Wheat (T. aestivum L.) is the second most important staple food crop consumed in the form of various end-use products across the world. However, it contains lower concentrations of Fe and Zn leading to micronutrient deficiency in human beings where wheat is the sole diet. Therefore, increasing grain Fe/Zn content in wheat has become priority in wheat breeding programmes across the world. Understanding the molecular mechanism of Fe/Zn transport and accumulation in grains is required to expedite the breeding process. For this purpose, whole seedling transcriptome analysis was conducted in four wheat genotypes (CRP 1660, Sonora 64, Vinata, : high, and DBW17: low) differing in grain Fe/Zn content under controlled and Fe/Zn deficient conditions. Twenty eight key transcripts involved in phytosiderophore biosynthesis, Fe/Zn uptake and transport were identified. Expression analysis of 12 of the transcripts using qPCR was conducted in seedling stage and flag leaf which exhibited greater differential accumulation in CRP 1660 followed by Vinata, Sonora 64 and DBW 17 in both flag leaf and seedling. However, there was significantly higher differential accumulation of the transcripts in flag leaf as compared to seedling. In CRP 1660, transcripts pertaining to phytosiderophore biosynthesis like DMAS1-B, NRAMP2 and NAAT2-D showed greater accumulation. Additionally, corresponding miRNAs were also identified for these 28 transcripts. The findings will help in better understanding of molecular basis of Fe/Zn transport and accumulation in grain and subsequent utilization in breeding to improve Fe/Zn content in wheat grain.

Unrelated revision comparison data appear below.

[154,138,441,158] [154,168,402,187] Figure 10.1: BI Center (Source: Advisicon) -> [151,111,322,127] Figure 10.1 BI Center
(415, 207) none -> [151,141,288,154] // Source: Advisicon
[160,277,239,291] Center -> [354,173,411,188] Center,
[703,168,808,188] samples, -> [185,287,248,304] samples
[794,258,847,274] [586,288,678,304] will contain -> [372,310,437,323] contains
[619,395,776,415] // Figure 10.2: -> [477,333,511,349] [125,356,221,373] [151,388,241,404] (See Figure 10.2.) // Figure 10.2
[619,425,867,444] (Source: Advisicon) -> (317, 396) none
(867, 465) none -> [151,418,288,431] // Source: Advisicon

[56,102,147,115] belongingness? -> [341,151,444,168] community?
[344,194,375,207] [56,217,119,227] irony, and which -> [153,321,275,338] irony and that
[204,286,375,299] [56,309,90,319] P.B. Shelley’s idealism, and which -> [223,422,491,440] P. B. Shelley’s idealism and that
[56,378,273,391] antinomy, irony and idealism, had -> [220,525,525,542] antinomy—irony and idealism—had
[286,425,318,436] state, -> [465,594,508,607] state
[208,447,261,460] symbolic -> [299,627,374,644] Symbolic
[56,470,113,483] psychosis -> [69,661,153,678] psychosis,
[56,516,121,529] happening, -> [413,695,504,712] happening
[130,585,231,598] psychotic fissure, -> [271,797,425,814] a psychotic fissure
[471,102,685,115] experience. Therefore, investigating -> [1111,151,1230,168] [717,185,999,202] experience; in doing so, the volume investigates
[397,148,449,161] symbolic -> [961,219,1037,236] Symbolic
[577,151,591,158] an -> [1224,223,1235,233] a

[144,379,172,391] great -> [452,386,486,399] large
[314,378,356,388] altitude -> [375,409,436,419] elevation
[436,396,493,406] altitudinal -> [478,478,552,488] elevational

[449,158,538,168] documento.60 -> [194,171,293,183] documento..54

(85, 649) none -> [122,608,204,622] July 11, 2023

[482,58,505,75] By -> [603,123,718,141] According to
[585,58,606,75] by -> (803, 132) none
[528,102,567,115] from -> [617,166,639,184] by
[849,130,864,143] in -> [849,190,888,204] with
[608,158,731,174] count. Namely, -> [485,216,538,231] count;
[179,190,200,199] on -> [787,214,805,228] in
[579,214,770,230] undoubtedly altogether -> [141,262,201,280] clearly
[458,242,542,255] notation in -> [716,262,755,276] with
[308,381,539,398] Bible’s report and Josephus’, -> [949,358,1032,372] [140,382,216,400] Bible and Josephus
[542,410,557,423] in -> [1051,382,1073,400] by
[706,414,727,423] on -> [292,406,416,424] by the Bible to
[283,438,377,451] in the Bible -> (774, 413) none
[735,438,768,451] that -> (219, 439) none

小麦(T. aestivum L.)是全世界以各种最终用途产品形式消费的第二大主要主食作物。然而,它的铁和锌含量较低,导致以小麦为主食的人类出现微量营养素缺乏。因此,增加小麦籽粒中的铁/锌含量已成为全世界小麦育种计划的首要任务。为了加快这一进程,需要了解铁/锌在谷物中的运输和积累的分子机制。为此,在四个小麦基因型(CRP 1660、Sonora 64、Vinata:高,和 DBW17:低)中进行了整个幼苗转录组分析,这些基因型在控制和铁/锌缺乏条件下的籽粒铁/锌含量存在差异。鉴定出 28 个与植物铁载体生物合成、铁/锌吸收和运输有关的关键转录本。使用 qPCR 在幼苗阶段和旗叶中对其中 12 个转录本进行了表达分析,结果表明 CRP 1660 的表达差异最大,其次是 Vinata、Sonora 64 和 DBW 17,在幼苗和旗叶中均如此。然而,与幼苗相比,旗叶中的转录本差异积累更为显著。在 CRP 1660 中,与植物铁载体生物合成有关的转录本,如 DMAS1-B、NRAMP2 和 NAAT2-D 的积累量较大。此外,还为这 28 个转录本鉴定了相应的 miRNA。这些发现将有助于更好地理解铁/锌在谷物中的运输和积累的分子基础,并随后利用这些发现来改善小麦籽粒中的铁/锌含量。